## What is needed
The answer must consist of each line of the records below that contains the string "nous".

## Data for this task

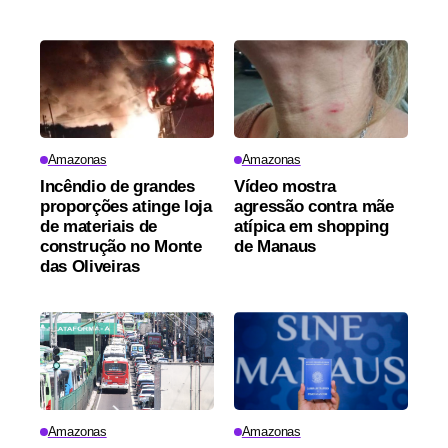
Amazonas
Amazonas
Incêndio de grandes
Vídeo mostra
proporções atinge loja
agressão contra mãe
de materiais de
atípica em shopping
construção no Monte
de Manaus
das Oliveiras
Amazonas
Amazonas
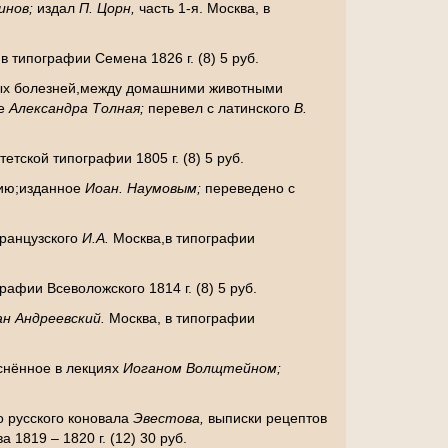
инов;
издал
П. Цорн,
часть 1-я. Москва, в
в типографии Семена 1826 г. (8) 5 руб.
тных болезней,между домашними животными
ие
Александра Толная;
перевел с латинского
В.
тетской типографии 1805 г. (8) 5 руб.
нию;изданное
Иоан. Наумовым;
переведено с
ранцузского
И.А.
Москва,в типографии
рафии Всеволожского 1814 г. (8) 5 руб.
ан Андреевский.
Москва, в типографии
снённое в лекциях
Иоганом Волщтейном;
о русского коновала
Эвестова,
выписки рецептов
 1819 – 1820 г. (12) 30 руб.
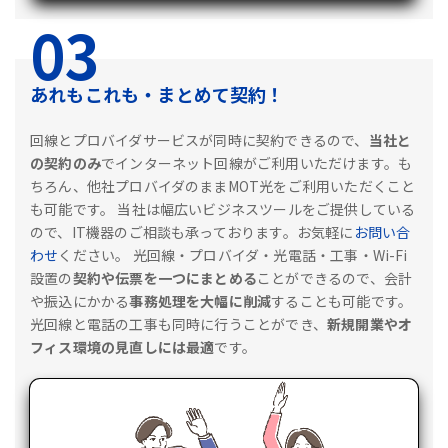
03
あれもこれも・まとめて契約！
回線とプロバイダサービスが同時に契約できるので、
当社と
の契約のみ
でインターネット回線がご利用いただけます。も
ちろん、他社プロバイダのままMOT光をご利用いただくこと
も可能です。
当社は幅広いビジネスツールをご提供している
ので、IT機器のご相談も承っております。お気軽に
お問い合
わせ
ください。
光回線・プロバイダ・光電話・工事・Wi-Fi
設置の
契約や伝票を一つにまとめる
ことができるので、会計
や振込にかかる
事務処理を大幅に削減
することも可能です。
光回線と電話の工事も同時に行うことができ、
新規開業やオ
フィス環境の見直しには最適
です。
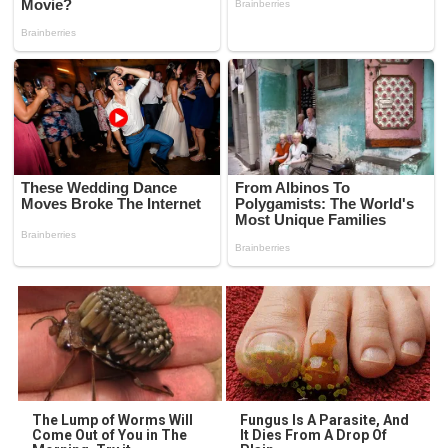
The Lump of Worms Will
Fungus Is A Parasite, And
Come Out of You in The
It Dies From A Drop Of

* * *

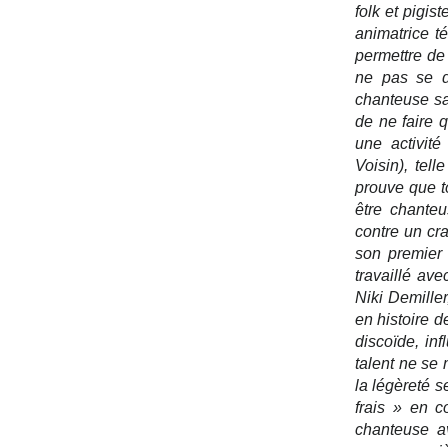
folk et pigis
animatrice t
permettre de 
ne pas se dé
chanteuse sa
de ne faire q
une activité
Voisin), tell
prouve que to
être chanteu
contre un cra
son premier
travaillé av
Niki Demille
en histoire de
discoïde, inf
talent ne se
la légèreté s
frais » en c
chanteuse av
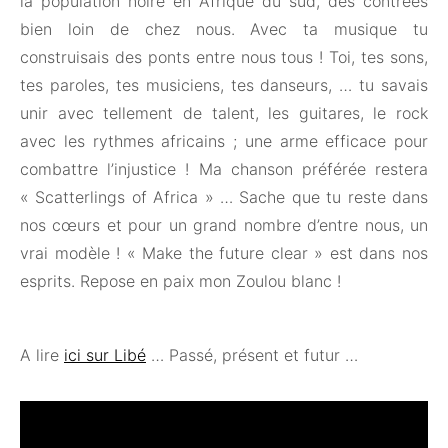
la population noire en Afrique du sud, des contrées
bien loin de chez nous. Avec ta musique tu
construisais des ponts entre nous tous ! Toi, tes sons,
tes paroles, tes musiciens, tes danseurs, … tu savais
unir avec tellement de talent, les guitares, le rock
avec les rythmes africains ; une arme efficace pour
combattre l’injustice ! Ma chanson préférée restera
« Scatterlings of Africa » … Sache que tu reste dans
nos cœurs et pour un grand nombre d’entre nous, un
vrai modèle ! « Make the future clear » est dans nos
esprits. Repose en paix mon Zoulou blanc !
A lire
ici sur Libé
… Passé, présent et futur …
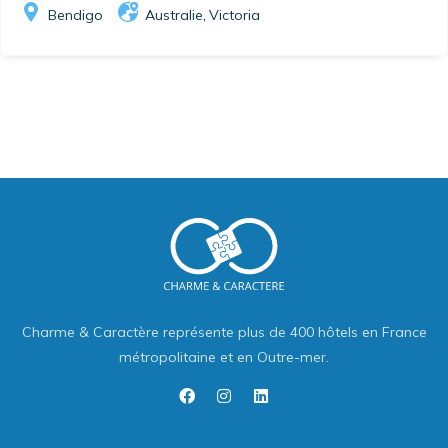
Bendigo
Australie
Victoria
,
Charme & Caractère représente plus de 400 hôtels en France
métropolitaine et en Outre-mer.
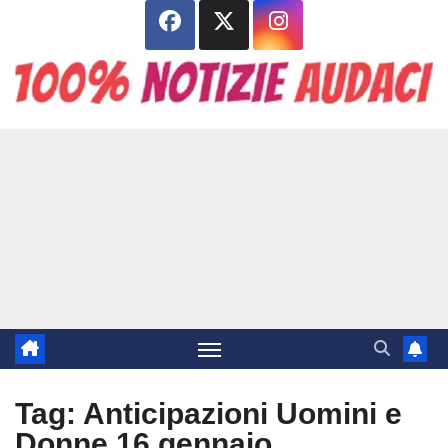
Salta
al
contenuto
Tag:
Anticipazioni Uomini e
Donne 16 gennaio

--

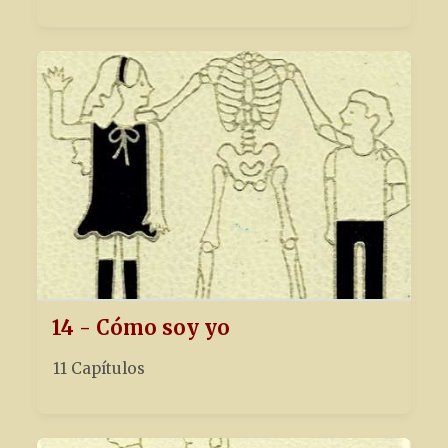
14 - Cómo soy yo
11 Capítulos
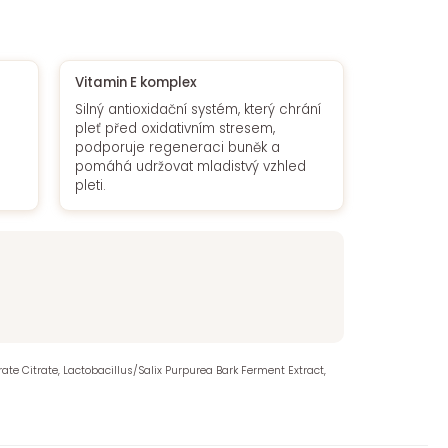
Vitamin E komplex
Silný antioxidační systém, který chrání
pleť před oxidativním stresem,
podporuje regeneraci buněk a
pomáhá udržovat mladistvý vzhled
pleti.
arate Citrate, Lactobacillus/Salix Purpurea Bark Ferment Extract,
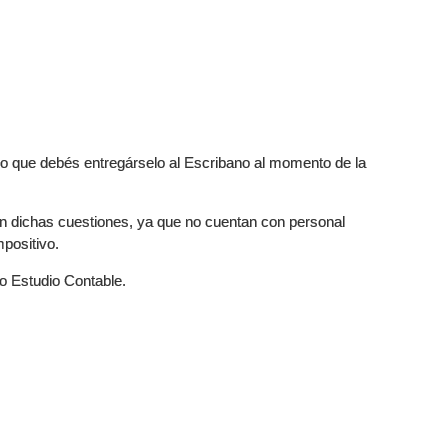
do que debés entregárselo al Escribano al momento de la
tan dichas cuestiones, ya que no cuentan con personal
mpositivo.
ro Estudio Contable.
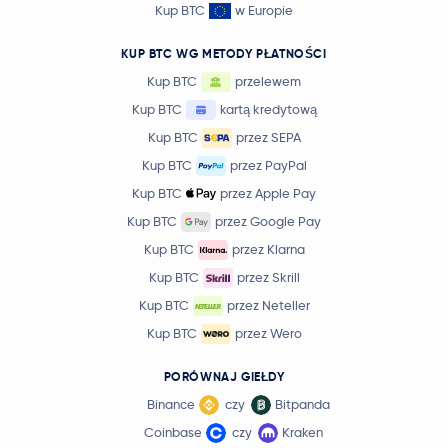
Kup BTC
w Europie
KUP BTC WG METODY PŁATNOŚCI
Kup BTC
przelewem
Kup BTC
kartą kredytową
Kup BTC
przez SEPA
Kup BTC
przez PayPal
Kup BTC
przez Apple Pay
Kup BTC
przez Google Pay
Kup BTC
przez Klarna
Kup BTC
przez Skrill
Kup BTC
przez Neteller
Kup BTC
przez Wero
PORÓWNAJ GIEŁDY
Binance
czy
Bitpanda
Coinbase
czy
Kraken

## Response to the task
bien loin de chez nous. Avec ta musique tu
construisais des ponts entre nous tous ! Toi, tes sons,
nos cœurs et pour un grand nombre d’entre nous, un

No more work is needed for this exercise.